Copy every line of the entries that includes the word "YSize".

· · · ·

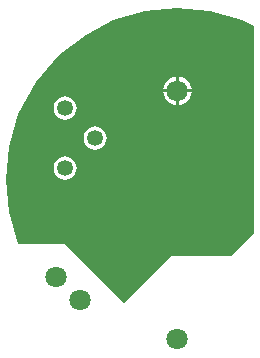
<source format=gbl>
%FSLAX25Y25*%
%MOIN*%
G70*
G01*
G75*
G04 Layer_Physical_Order=2*
G04 Layer_Color=16711680*
%ADD10C,0.01000*%
G04:AMPARAMS|DCode=11|XSize=31.5mil|YSize=98.43mil|CornerRadius=0mil|HoleSize=0mil|Usage=FLASHONLY|Rotation=45.000|XOffset=0mil|YOffset=0mil|HoleType=Round|Shape=Rectangle|*
%AMROTATEDRECTD11*
4,1,4,0.02366,-0.04593,-0.04593,0.02366,-0.02366,0.04593,0.04593,-0.02366,0.02366,-0.04593,0.0*
%
%ADD11ROTATEDRECTD11*%

G04:AMPARAMS|DCode=12|XSize=31.5mil|YSize=70.87mil|CornerRadius=0mil|HoleSize=0mil|Usage=FLASHONLY|Rotation=45.000|XOffset=0mil|YOffset=0mil|HoleType=Round|Shape=Rectangle|*
%AMROTATEDRECTD12*
4,1,4,0.01392,-0.03619,-0.03619,0.01392,-0.01392,0.03619,0.03619,-0.01392,0.01392,-0.03619,0.0*
%
%ADD12ROTATEDRECTD12*%

G04:AMPARAMS|DCode=13|XSize=86.61mil|YSize=118.11mil|CornerRadius=0mil|HoleSize=0mil|Usage=FLASHONLY|Rotation=45.000|XOffset=0mil|YOffset=0mil|HoleType=Round|Shape=Rectangle|*
%AMROTATEDRECTD13*
4,1,4,0.01114,-0.07238,-0.07238,0.01114,-0.01114,0.07238,0.07238,-0.01114,0.01114,-0.07238,0.0*
%
%ADD13ROTATEDRECTD13*%

%ADD14R,0.07874X0.06299*%
%ADD15R,0.03937X0.05512*%
G04:AMPARAMS|DCode=16|XSize=70.87mil|YSize=47.24mil|CornerRadius=0mil|HoleSize=0mil|Usage=FLASHONLY|Rotation=315.000|XOffset=0mil|YOffset=0mil|HoleType=Round|Shape=Rectangle|*
%AMROTATEDRECTD16*
4,1,4,-0.04176,0.00835,-0.00835,0.04176,0.04176,-0.00835,0.00835,-0.04176,-0.04176,0.00835,0.0*
%
%ADD16ROTATEDRECTD16*%

%ADD17R,0.04528X0.09449*%
G04:AMPARAMS|DCode=18|XSize=55.12mil|YSize=39.37mil|CornerRadius=0mil|HoleSize=0mil|Usage=FLASHONLY|Rotation=135.000|XOffset=0mil|YOffset=0mil|HoleType=Round|Shape=Rectangle|*
%AMROTATEDRECTD18*
4,1,4,0.03341,-0.00557,0.00557,-0.03341,-0.03341,0.00557,-0.00557,0.03341,0.03341,-0.00557,0.0*
%
%ADD18ROTATEDRECTD18*%

%ADD19R,0.05512X0.03937*%
%ADD20R,0.09449X0.04528*%
%ADD21C,0.01969*%
%ADD22C,0.03937*%
%ADD23C,0.07087*%
%ADD24C,0.00984*%
%ADD25C,0.02953*%
%ADD26C,0.07087*%
%ADD27C,0.31496*%
%ADD28C,0.05315*%
%ADD29C,0.04331*%
%ADD30C,0.47244*%
G36*
X10827Y56102D02*
X21654Y53150D01*
X25591Y51181D01*
Y-17717D01*
X17717Y-25591D01*
X-1969D01*
X-17717Y-41339D01*
X-37402Y-21654D01*
X-53150D01*
X-56102Y-10827D01*
X-57087Y0D01*
X-56102Y10827D01*
X-53150Y21654D01*
X-47244Y32480D01*
X-39370Y41339D01*
X-30512Y48228D01*
X-21654Y53150D01*
X-10827Y56102D01*
X0Y57087D01*
X10827Y56102D01*
D02*
G37*
%LPC*%
G36*
X-37402Y27651D02*
X-38404Y27519D01*
X-39337Y27132D01*
X-40139Y26517D01*
X-40755Y25715D01*
X-41141Y24782D01*
X-41273Y23779D01*
X-41141Y22777D01*
X-40755Y21844D01*
X-40139Y21042D01*
X-39337Y20426D01*
X-38404Y20040D01*
X-37402Y19908D01*
X-36399Y20040D01*
X-35466Y20426D01*
X-34664Y21042D01*
X-34049Y21844D01*
X-33662Y22777D01*
X-33530Y23779D01*
X-33662Y24782D01*
X-34049Y25715D01*
X-34664Y26517D01*
X-35466Y27132D01*
X-36399Y27519D01*
X-37402Y27651D01*
D02*
G37*
G36*
X-27402Y17651D02*
X-28404Y17519D01*
X-29337Y17132D01*
X-30139Y16517D01*
X-30755Y15715D01*
X-31141Y14782D01*
X-31273Y13780D01*
X-31141Y12777D01*
X-30755Y11844D01*
X-30139Y11042D01*
X-29337Y10426D01*
X-28404Y10040D01*
X-27402Y9908D01*
X-26399Y10040D01*
X-25466Y10426D01*
X-24664Y11042D01*
X-24049Y11844D01*
X-23662Y12777D01*
X-23530Y13780D01*
X-23662Y14782D01*
X-24049Y15715D01*
X-24664Y16517D01*
X-25466Y17132D01*
X-26399Y17519D01*
X-27402Y17651D01*
D02*
G37*
G36*
X-37402Y7651D02*
X-38404Y7519D01*
X-39337Y7132D01*
X-40139Y6517D01*
X-40755Y5715D01*
X-41141Y4782D01*
X-41273Y3779D01*
X-41141Y2778D01*
X-40755Y1844D01*
X-40139Y1042D01*
X-39337Y427D01*
X-38404Y40D01*
X-37402Y-92D01*
X-36399Y40D01*
X-35466Y427D01*
X-34664Y1042D01*
X-34049Y1844D01*
X-33662Y2778D01*
X-33530Y3779D01*
X-33662Y4782D01*
X-34049Y5715D01*
X-34664Y6517D01*
X-35466Y7132D01*
X-36399Y7519D01*
X-37402Y7651D01*
D02*
G37*
G36*
X-492Y34228D02*
X-1233Y34130D01*
X-2383Y33654D01*
X-3370Y32897D01*
X-4127Y31910D01*
X-4603Y30761D01*
X-4700Y30020D01*
X-492D01*
Y34228D01*
D02*
G37*
G36*
X492D02*
Y30020D01*
X4700D01*
X4603Y30761D01*
X4127Y31910D01*
X3370Y32897D01*
X2383Y33654D01*
X1233Y34130D01*
X492Y34228D01*
D02*
G37*
G36*
X-492Y29035D02*
X-4700D01*
X-4603Y28294D01*
X-4127Y27145D01*
X-3370Y26158D01*
X-2383Y25401D01*
X-1233Y24925D01*
X-492Y24827D01*
Y29035D01*
D02*
G37*
G36*
X4700D02*
X492D01*
Y24827D01*
X1233Y24925D01*
X2383Y25401D01*
X3370Y26158D01*
X4127Y27145D01*
X4603Y28294D01*
X4700Y29035D01*
D02*
G37*
%LPD*%
D26*
X0Y29528D02*
D03*
X-32480Y-40354D02*
D03*
X-40354Y-32480D02*
D03*
X0Y-53150D02*
D03*
D28*
X-37402Y23779D02*
D03*
X-27402Y13780D02*
D03*
X-37402Y3779D02*
D03*
D29*
X8858Y-8858D02*
D03*
X-8858D02*
D03*
Y8858D02*
D03*
X8858D02*
D03*
X12795Y0D02*
D03*
X-12795D02*
D03*
X0Y-12795D02*
D03*
Y12795D02*
D03*
X-12795Y-30512D02*
D03*
D30*
X0Y0D02*
D03*
M02*

</source>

· · · ·

RESPONSE:
G04:AMPARAMS|DCode=11|XSize=31.5mil|YSize=98.43mil|CornerRadius=0mil|HoleSize=0mil|Usage=FLASHONLY|Rotation=45.000|XOffset=0mil|YOffset=0mil|HoleType=Round|Shape=Rectangle|*
G04:AMPARAMS|DCode=12|XSize=31.5mil|YSize=70.87mil|CornerRadius=0mil|HoleSize=0mil|Usage=FLASHONLY|Rotation=45.000|XOffset=0mil|YOffset=0mil|HoleType=Round|Shape=Rectangle|*
G04:AMPARAMS|DCode=13|XSize=86.61mil|YSize=118.11mil|CornerRadius=0mil|HoleSize=0mil|Usage=FLASHONLY|Rotation=45.000|XOffset=0mil|YOffset=0mil|HoleType=Round|Shape=Rectangle|*
G04:AMPARAMS|DCode=16|XSize=70.87mil|YSize=47.24mil|CornerRadius=0mil|HoleSize=0mil|Usage=FLASHONLY|Rotation=315.000|XOffset=0mil|YOffset=0mil|HoleType=Round|Shape=Rectangle|*
G04:AMPARAMS|DCode=18|XSize=55.12mil|YSize=39.37mil|CornerRadius=0mil|HoleSize=0mil|Usage=FLASHONLY|Rotation=135.000|XOffset=0mil|YOffset=0mil|HoleType=Round|Shape=Rectangle|*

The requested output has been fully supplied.